■ Your task
Please reproduce the records below line for line and character for character, leaving out the pictures.

■ Supplied information
------------
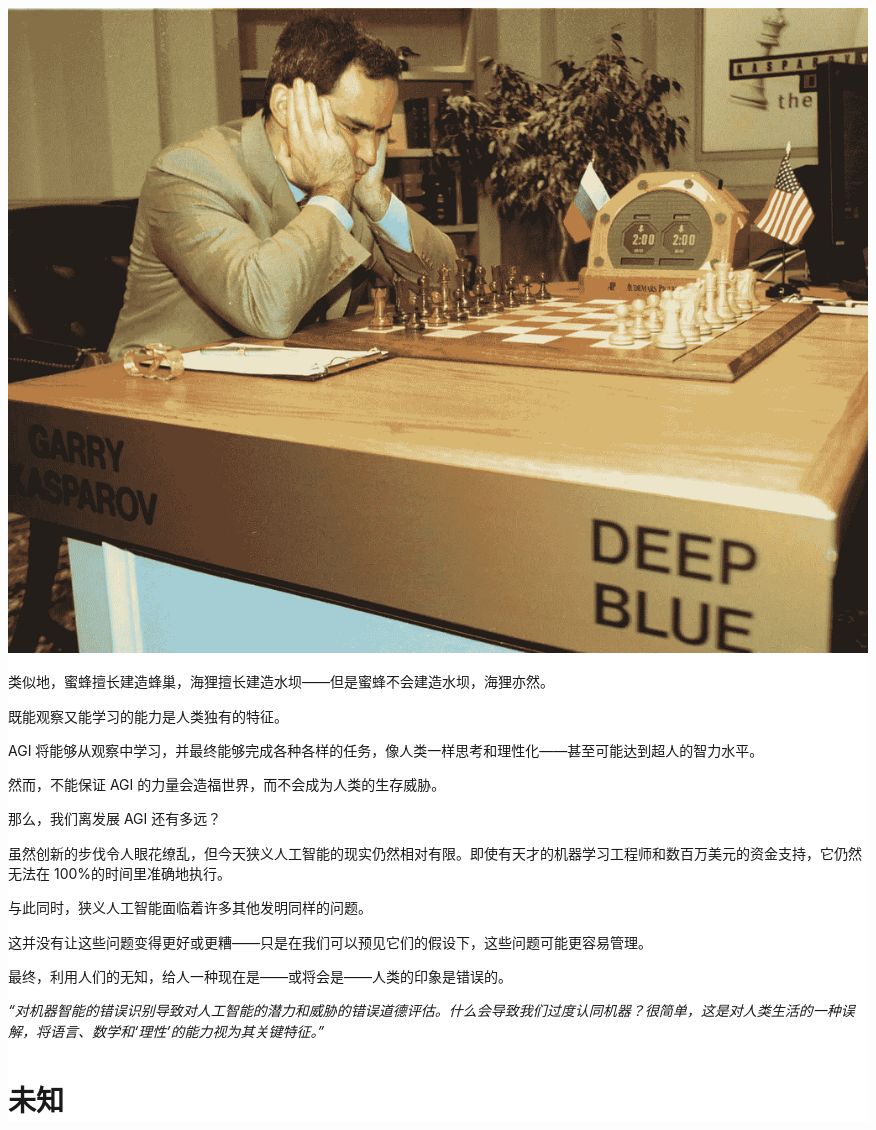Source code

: ![](img/3a1c00f9c6e9398dadda1b2666bb309f.png)

类似地，蜜蜂擅长建造蜂巢，海狸擅长建造水坝——但是蜜蜂不会建造水坝，海狸亦然。

既能观察又能学习的能力是人类独有的特征。

AGI 将能够从观察中学习，并最终能够完成各种各样的任务，像人类一样思考和理性化——甚至可能达到超人的智力水平。

然而，不能保证 AGI 的力量会造福世界，而不会成为人类的生存威胁。

那么，我们离发展 AGI 还有多远？

虽然创新的步伐令人眼花缭乱，但今天狭义人工智能的现实仍然相对有限。即使有天才的机器学习工程师和数百万美元的资金支持，它仍然无法在 100%的时间里准确地执行。

与此同时，狭义人工智能面临着许多其他发明同样的问题。

这并没有让这些问题变得更好或更糟——只是在我们可以预见它们的假设下，这些问题可能更容易管理。

最终，利用人们的无知，给人一种现在是——或将会是——人类的印象是错误的。

*“对机器智能的错误识别导致对人工智能的潜力和威胁的错误道德评估。什么会导致我们过度认同机器？很简单，这是对人类生活的一种误解，将语言、数学和‘理性’的能力视为其关键特征。”*

# 未知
------------
■ Finished exercise
Source code

: ![](img/3a1c00f9c6e9398dadda1b2666bb309f.png)

类似地，蜜蜂擅长建造蜂巢，海狸擅长建造水坝——但是蜜蜂不会建造水坝，海狸亦然。

既能观察又能学习的能力是人类独有的特征。

AGI 将能够从观察中学习，并最终能够完成各种各样的任务，像人类一样思考和理性化——甚至可能达到超人的智力水平。

然而，不能保证 AGI 的力量会造福世界，而不会成为人类的生存威胁。

那么，我们离发展 AGI 还有多远？

虽然创新的步伐令人眼花缭乱，但今天狭义人工智能的现实仍然相对有限。即使有天才的机器学习工程师和数百万美元的资金支持，它仍然无法在 100%的时间里准确地执行。

与此同时，狭义人工智能面临着许多其他发明同样的问题。

这并没有让这些问题变得更好或更糟——只是在我们可以预见它们的假设下，这些问题可能更容易管理。

最终，利用人们的无知，给人一种现在是——或将会是——人类的印象是错误的。

*“对机器智能的错误识别导致对人工智能的潜力和威胁的错误道德评估。什么会导致我们过度认同机器？很简单，这是对人类生活的一种误解，将语言、数学和‘理性’的能力视为其关键特征。”*

# 未知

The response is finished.